- Page text
========
Addiction recovery can be like walking a tightrope. You want to avoid temptation and triggers, but need to enjoy yourself once in a while. You want to build a positive new life, but often your friends no longer share similar interests because you’re sober and they are not. The best solution is to find something new that both piques your interest and has positive benefits to occupy your time.
Depending on your area and a number of other things, you might find that some of the go-to options in the traditional lists of hobby options aren’t right for you as a person in recovery. Sports, for example, do provide a great foundation in teamwork and learning new skills, but also traditionally play a key role in the drinking habits of men, so may be best avoided. Today, we’re highlighting a selection of great alternatives to the negative behaviors that landed you in rehab.
Making time to write in a journal daily, whether with pen and paper or electronically, can be extremely helpful for those in recovery. Journaling gives you somewhere to detail your feelings, make a note of that one thing you’re grateful for on the longest day of the week, and retrospectively can give you something to look back on to see just how far you’ve come on your recovery journey.
While we did say that sports can be a “bad” influence for some, the power of exercise is huge when it comes to positive forces for recovering addicts. This is because spending a specific amount of time doing something physically active most days gives your body a chance to produce those same endorphins that made you feel so good when you were abusing drugs or alcohol – but without the nasty imbalances that come along with substance addiction. Exercise offers a host of benefits to us all, including:
- Helps to clear the mind;
- Reduces stress;
- Boosts your overall health:
- Improves sleep; and,
- Can improve your social life.
By engaging in regular exercise, you can not only improve your general wellbeing, but make a positive lifestyle change for years to come.
We’ve separated yoga from general exercise because of the meditative component that yoga provides. In addition to physical perks like improved strength and flexibility, increased mindfulness and awareness are great components to add to your portfolio when building your new future. Like regular exercise, consistent yoga practice can provide a drip feed of natural hormones to the brain, as well as better sleep and decreased stress.
Learning how to better care for yourself is a huge component of successful recovery. For some, the process of detox will reveal changes to your perception of the flavor of food, which can make finding things you like to eat difficult. For others, substance abuse will have taken a toll on your health, leaving you with serious nutritional needs. Instead of becoming discouraged, learning to harness the power of fresh food and truly savor it’s natural flavors. Over time, your taste buds will most likely return to normal. However, learning to cook, whether you focus on a particular style of cooking or just learn to make scratch versions of your favorite things, is a useful skill that can provide social, an even employment opportunities down the road.
Work with Animals
Actually owning a dog, cat, or even a goldfish can be difficult for some immediately following rehab. However, if you’re able to volunteer at a local animal shelter, or be involved with a horse-riding school as a volunteer, or even work as a dog walker, you may find that the rewards are well worth the effort. Animals have a unique ability to help us keep ourselves in check. They have predictable demands, provide unconditional love, and can teach you important qualities like perseverance and resilience that are essential for successful recovery.
There are scores of healthy habits waiting out there for you as you learn about the side effects of addiction and enter the recovery phase of your journey. Talk to your team, think about the different activities you enjoy, and see what gives your fresh start a spark.
========
- Collected data
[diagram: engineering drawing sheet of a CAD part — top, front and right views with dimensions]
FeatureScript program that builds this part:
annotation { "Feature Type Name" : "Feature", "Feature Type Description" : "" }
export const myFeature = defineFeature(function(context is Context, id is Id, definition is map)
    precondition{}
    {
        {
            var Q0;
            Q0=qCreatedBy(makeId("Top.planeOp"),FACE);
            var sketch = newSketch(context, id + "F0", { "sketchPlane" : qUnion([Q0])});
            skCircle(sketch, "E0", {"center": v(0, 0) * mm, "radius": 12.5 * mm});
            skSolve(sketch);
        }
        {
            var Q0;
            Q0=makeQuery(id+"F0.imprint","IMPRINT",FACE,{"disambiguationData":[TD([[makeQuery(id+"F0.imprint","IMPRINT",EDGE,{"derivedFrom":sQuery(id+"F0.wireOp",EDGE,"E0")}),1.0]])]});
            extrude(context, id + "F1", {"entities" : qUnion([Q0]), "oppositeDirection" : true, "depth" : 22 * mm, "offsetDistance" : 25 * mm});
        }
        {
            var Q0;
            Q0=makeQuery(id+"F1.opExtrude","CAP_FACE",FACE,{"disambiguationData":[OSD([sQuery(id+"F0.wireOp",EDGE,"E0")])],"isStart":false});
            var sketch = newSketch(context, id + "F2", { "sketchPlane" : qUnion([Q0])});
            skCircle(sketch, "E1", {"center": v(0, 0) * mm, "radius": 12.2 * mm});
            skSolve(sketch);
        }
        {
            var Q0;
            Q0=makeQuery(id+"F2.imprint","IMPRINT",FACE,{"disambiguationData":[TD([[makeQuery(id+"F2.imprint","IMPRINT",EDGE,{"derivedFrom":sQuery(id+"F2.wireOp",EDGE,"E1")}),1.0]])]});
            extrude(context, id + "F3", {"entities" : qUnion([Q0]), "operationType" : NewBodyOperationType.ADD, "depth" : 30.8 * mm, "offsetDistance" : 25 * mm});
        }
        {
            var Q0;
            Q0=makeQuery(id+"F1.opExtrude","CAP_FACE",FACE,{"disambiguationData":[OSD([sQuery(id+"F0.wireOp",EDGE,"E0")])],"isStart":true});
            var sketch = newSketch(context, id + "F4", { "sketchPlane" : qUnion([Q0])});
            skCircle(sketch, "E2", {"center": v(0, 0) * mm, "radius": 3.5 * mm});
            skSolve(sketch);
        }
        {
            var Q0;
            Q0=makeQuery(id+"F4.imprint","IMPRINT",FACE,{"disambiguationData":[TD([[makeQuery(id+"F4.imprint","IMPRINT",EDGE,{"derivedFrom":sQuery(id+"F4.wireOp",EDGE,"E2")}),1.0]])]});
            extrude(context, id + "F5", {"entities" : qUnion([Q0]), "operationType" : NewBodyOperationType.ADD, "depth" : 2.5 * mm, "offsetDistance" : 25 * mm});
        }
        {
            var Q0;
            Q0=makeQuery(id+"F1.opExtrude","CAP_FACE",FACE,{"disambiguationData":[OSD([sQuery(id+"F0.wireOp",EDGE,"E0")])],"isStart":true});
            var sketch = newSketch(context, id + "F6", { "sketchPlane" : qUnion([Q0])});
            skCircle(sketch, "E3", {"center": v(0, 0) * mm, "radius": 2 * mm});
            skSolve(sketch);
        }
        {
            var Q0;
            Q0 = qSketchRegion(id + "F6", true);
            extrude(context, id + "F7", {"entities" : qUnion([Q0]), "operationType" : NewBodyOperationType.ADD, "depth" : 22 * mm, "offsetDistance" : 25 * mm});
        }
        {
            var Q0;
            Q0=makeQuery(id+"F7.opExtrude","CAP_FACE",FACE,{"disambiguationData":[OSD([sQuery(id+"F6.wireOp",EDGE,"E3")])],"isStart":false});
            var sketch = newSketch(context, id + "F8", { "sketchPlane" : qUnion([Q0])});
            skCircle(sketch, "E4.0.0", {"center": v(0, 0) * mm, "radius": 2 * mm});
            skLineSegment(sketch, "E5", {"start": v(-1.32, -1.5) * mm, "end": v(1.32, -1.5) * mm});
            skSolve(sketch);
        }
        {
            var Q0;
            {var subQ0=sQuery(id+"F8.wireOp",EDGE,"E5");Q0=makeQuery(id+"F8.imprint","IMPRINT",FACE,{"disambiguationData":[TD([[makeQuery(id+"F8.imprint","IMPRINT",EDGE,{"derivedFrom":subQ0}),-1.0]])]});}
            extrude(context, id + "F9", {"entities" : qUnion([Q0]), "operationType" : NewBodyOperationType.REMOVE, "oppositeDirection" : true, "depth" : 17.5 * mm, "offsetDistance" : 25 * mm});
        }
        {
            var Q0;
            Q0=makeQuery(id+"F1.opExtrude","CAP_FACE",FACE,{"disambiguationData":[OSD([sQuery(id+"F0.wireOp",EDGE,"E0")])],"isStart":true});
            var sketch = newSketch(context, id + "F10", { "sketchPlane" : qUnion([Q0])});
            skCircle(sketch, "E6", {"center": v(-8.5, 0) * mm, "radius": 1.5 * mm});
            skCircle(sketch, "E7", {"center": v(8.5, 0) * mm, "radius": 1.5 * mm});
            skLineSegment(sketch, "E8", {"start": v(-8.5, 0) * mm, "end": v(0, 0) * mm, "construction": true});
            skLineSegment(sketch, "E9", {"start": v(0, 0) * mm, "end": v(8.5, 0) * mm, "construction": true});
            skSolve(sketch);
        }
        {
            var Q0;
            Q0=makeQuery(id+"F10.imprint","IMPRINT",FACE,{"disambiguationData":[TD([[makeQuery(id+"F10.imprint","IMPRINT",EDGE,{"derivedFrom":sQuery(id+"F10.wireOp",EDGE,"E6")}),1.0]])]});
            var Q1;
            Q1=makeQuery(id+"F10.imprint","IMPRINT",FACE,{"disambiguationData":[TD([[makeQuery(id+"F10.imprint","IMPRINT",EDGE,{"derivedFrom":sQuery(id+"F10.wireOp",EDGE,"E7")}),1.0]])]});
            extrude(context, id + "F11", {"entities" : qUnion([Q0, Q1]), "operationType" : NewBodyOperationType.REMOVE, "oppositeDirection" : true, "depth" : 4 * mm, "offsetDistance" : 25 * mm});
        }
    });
========
- Exercise tasks
1. Return the portion of the recovery hobbies article between "Addiction recovery can" and "occupy your time.", inclusive.
2. Answer these questions using the recovery hobbies article.
(a) What two physical perks of yoga does the article name?
(b) According to the article, what traditional role of sports may make them best avoided?
(c) Which three kinds of work with animals does the article suggest as alternatives to owning a pet?

- Task results
1.
Addiction recovery can be like walking a tightrope. You want to avoid temptation and triggers, but need to enjoy yourself once in a while. You want to build a positive new life, but often your friends no longer share similar interests because you’re sober and they are not. The best solution is to find something new that both piques your interest and has positive benefits to occupy your time.

2.
(a) Improved strength and flexibility.
(b) Sports traditionally play a key role in the drinking habits of men.
(c) Volunteering at a local animal shelter, volunteering with a horse-riding school, and working as a dog walker.